Kannst du den Textauszug über die schwebende Erde und das Sonnensystem im Wohnzimmer vollständig und wortgetreu ausgeben?

:: TEXTAUSZUG ::

Es wird dunkel im Raum. Langsam erscheint eine hell erleuchtete Kugel vor meinen Augen – sie schwebt im Raum – ich laufe um sie herum. Mit einem Fingertipp verwandelt sie sich in die Erde. Eine angenehme Stimme, die über meinem Kopf zu schweben scheint, erzählt mit viel Pathos und theatralischem Ton, eine Geschichte über den Zustand und die Entstehung unseres Heimat-Planeten. Die Ansicht holt nun weit aus und unser Sonnensystem erscheint vor mir. Gemächlich ziehen die Himmelskörper ihre Kreise rund um den hell leuchtenden Stern in der Mitte. Mit einer Handbewegung blende ich Informationen über Uranus ein, die Stimme in meinem Kopf hält einen Vortrag über den Planeten. Wie gerne wäre ich jetzt wieder 6 Jahre alt, und würde sofort wieder die Schulbank drücken. So macht alles Sinn, die Planeten schweben in meinem Wohnzimmer und verdichten sich zur Milchstrasse. Unendlich viele Informationen, das ganze Internet, Wikipedia, alles liegt vor mir, ich brauche es nur herbei zu winken. Ich brauche eine Pause.

:::
:: ROHDATEN ::

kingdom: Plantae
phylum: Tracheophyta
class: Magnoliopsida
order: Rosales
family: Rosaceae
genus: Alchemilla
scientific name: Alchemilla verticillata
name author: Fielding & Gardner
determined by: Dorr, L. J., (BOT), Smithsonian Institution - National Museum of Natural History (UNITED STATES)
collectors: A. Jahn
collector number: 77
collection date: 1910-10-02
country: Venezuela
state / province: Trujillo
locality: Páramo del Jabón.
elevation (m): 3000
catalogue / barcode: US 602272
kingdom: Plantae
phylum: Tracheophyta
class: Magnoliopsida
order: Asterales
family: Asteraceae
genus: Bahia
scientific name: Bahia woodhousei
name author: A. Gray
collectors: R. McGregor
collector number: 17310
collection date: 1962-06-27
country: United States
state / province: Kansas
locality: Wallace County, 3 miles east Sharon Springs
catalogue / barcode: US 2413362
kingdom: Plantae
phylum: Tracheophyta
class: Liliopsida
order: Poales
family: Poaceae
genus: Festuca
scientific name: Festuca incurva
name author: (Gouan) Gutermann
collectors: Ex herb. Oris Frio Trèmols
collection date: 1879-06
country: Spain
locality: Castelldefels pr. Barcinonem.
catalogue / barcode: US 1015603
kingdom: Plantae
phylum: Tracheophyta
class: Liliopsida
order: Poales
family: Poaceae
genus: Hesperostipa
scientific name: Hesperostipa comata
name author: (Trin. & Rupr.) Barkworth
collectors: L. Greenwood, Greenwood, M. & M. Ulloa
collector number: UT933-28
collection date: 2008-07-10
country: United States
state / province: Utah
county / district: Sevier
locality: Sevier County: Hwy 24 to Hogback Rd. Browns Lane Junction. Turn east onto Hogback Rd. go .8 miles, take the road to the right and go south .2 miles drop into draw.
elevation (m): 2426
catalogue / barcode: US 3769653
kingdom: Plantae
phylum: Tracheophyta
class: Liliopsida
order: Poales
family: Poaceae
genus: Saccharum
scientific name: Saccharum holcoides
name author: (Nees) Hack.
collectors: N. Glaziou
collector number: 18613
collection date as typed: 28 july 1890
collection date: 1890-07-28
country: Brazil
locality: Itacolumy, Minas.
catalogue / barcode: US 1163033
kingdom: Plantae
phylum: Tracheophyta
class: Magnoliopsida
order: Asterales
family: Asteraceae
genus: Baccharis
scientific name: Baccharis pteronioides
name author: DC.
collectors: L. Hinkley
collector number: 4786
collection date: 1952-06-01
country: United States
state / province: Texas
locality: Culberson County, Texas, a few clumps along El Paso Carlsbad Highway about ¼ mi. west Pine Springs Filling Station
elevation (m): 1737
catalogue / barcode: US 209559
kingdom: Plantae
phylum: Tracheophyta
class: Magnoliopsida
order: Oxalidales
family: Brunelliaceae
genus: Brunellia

:::

■ **ERGEBNIS**
Es wird dunkel im Raum. Langsam erscheint eine hell erleuchtete Kugel vor meinen Augen – sie schwebt im Raum – ich laufe um sie herum. Mit einem Fingertipp verwandelt sie sich in die Erde. Eine angenehme Stimme, die über meinem Kopf zu schweben scheint, erzählt mit viel Pathos und theatralischem Ton, eine Geschichte über den Zustand und die Entstehung unseres Heimat-Planeten. Die Ansicht holt nun weit aus und unser Sonnensystem erscheint vor mir. Gemächlich ziehen die Himmelskörper ihre Kreise rund um den hell leuchtenden Stern in der Mitte. Mit einer Handbewegung blende ich Informationen über Uranus ein, die Stimme in meinem Kopf hält einen Vortrag über den Planeten. Wie gerne wäre ich jetzt wieder 6 Jahre alt, und würde sofort wieder die Schulbank drücken. So macht alles Sinn, die Planeten schweben in meinem Wohnzimmer und verdichten sich zur Milchstrasse. Unendlich viele Informationen, das ganze Internet, Wikipedia, alles liegt vor mir, ich brauche es nur herbei zu winken. Ich brauche eine Pause.